The mechanism of photoinduced electron transfer in the d-amino acid oxidase–benzoate complex from pig kidney: Electron transfer in the inverted region

Abstract

Abstract d -Amino acid oxidase (DAAO) from pig kidney binds flavin adenine dinucleotide (FAD) as a cofactor. The DAAO–benzoate (Bz) complex (DAOB) is remarkably more stable than DAAO. It was previously reported that the fluorescence lifetime of FAD in DAAO is reduced by 66% upon Bz binding. The mechanism of photoinduced electron transfer (ET) in the DAOB monomer from Bz to the excited isoalloxazine (Iso*) was studied by molecular dynamics simulation (MDS) and by Kakitani and Mataga electron transfer theory (KM theory), and compared with that in DAAO. The ET parameters contained in KM theory were determined to obtain the fluorescence lifetime of DAOB (60 ps). The ET mechanism in DAOB is different from other flavoproteins, where neutral tryptophans and tyrosines are the ET donors, since the anionic Bz acts as the anionic ET donor in DAOB. Moreover, ET takes place in the inverted region.
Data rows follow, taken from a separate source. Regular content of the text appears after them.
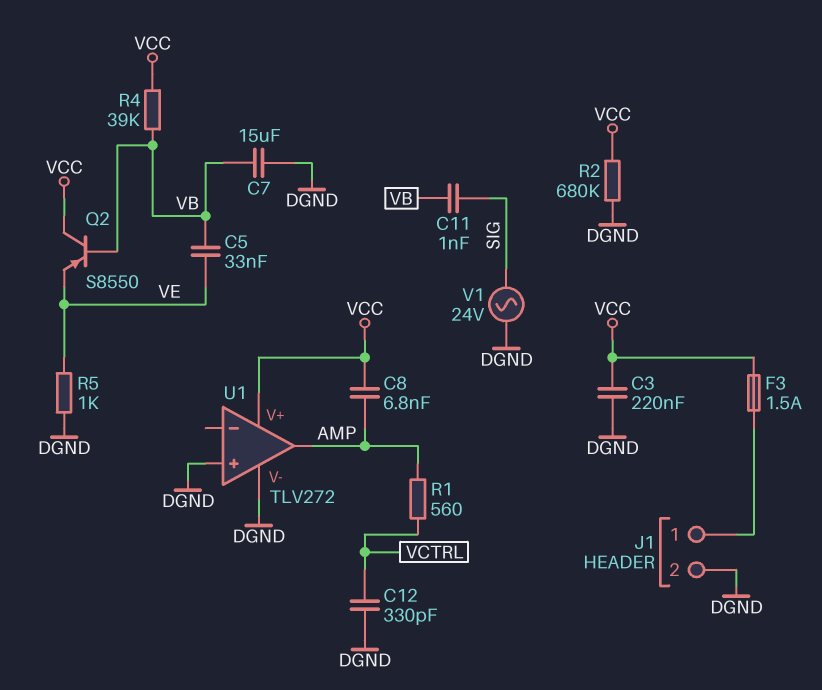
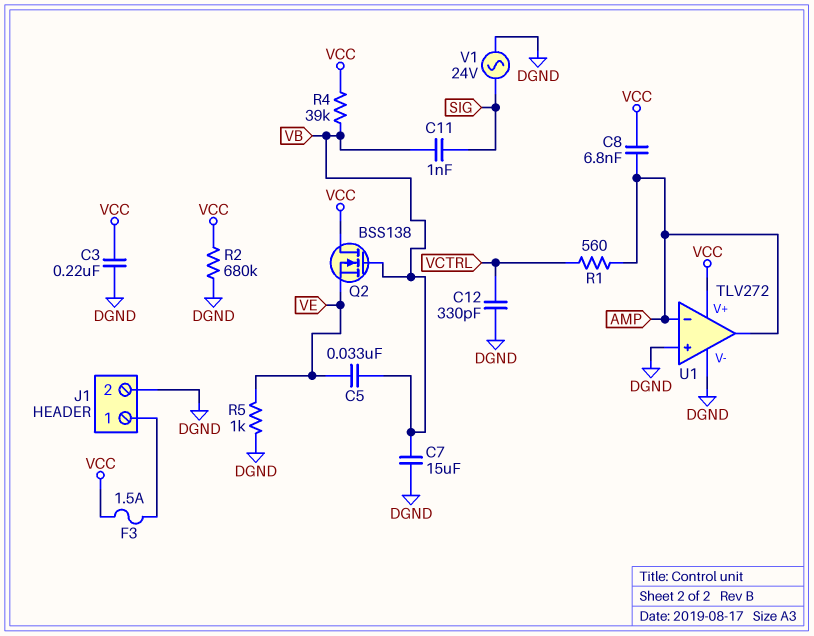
Q2: PNP S8550 (B VB, C VCC, E VE) -> NMOS BSS138 (G VB, D VCC, S VE)
U1 pin in-: none -> AMP

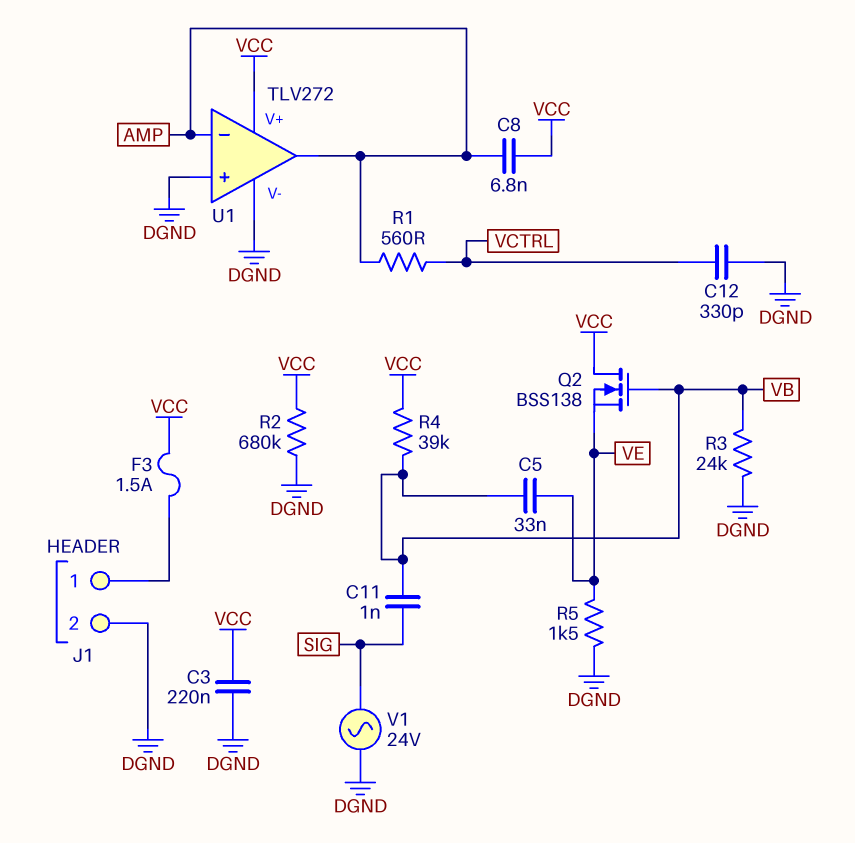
C7: 15uF (DGND, VB) -> none
R3: none -> 24k (DGND, VB)
R5: 1k (DGND, VE) -> 1.5k (DGND, VE)

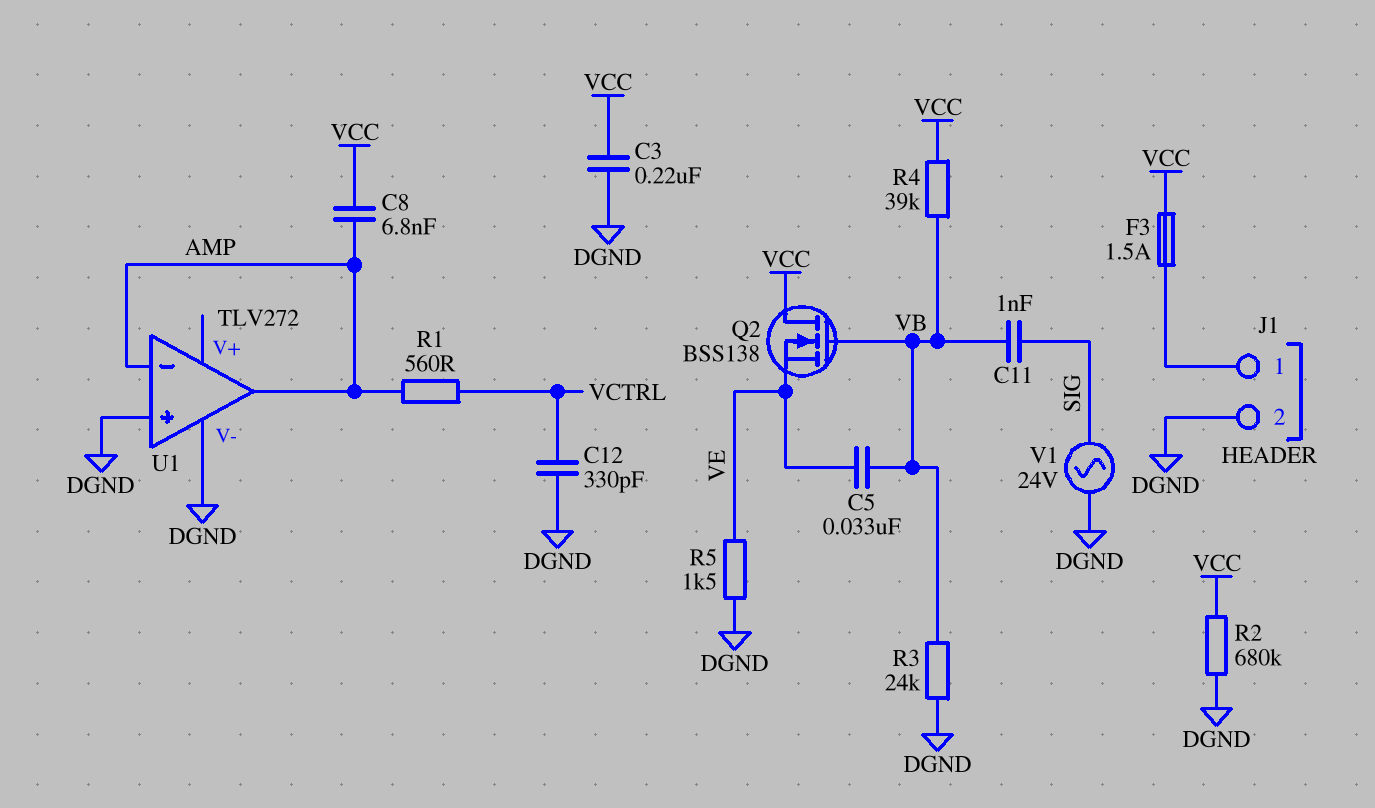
U1 pin V+: VCC -> none

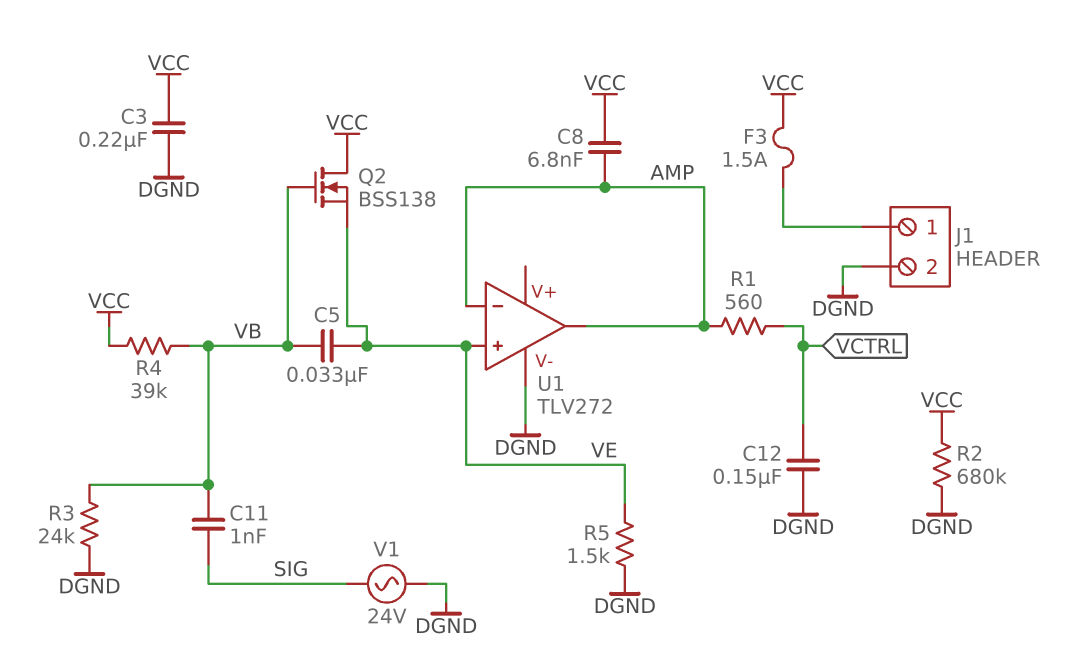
C12: 330pF (DGND, VCTRL) -> 150nF (DGND, VCTRL)
U1 pin in+: DGND -> VE

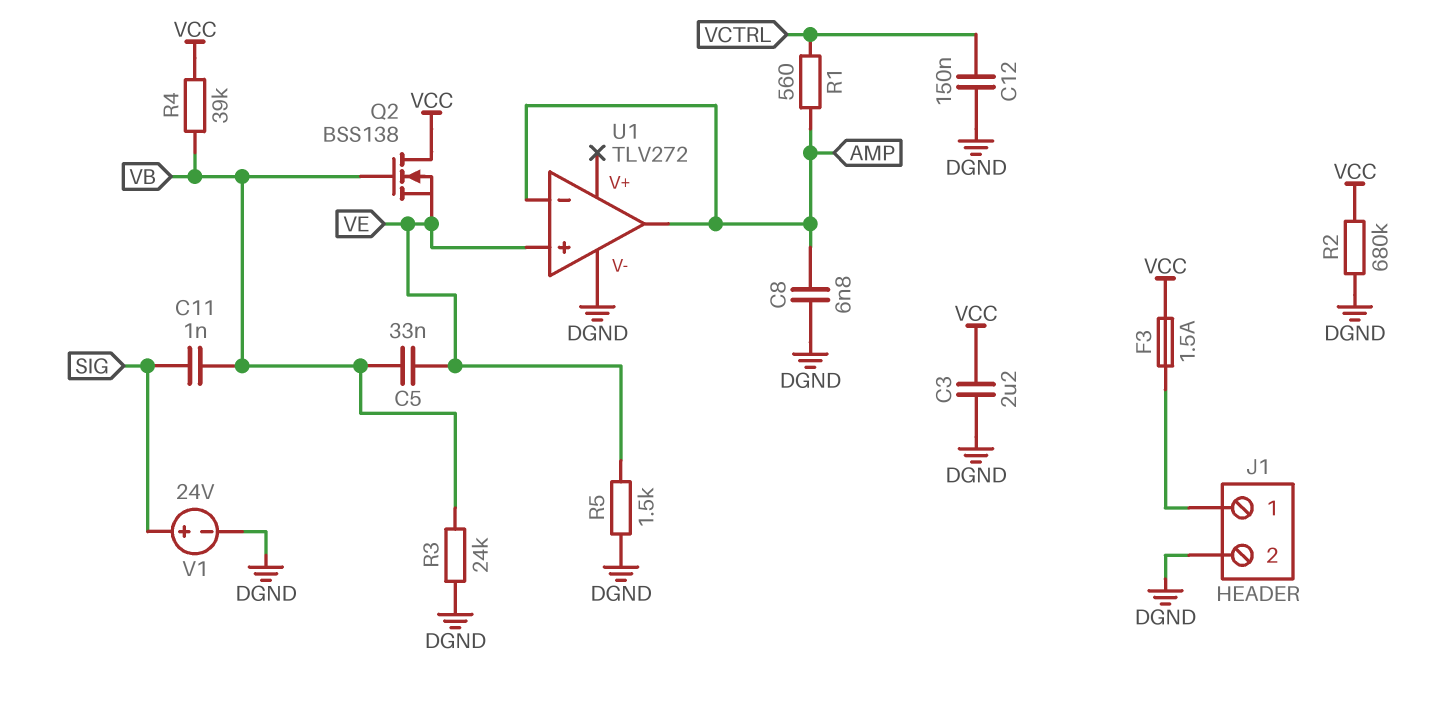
C3: 220nF (DGND, VCC) -> 2.2uF (DGND, VCC)
C8: 6.8nF (AMP, VCC) -> 6.8nF (AMP, DGND)
V1: AC 24V (DGND, SIG) -> 24V (plus SIG, minus DGND)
Charge transfer interaction (CT) was studied by semi-empirical molecular orbital (MO) methods. The dipole moment in the Iso*–Bz system was lower than that in the isoalloxazine (Iso)–Bz system, which was ascribed to CT from the negatively charged Bz to Iso*. The mean interaction energies between Iso and Bz over 100 snapshots were −16.8 and −8.1 kcal/mol in the excited and the ground states, respectively, with mean charge densities for the excited and the ground states of −0.354 and −0.013 at Iso and −0.646 and −0.987 at Bz, respectively. The ionization potential of Bz was evaluated as 7.3 eV by ET analysis, which was in excellent agreement with that obtained by MO calculations. The dielectric constant between Iso and the donors was 2.2 in DAOB, compared to 5.8 in DAAO. According to the MDS, several water molecules existed around Iso in DAAO that were all removed upon Bz binding resulting in a strongly non-polar environment near Iso in DAOB.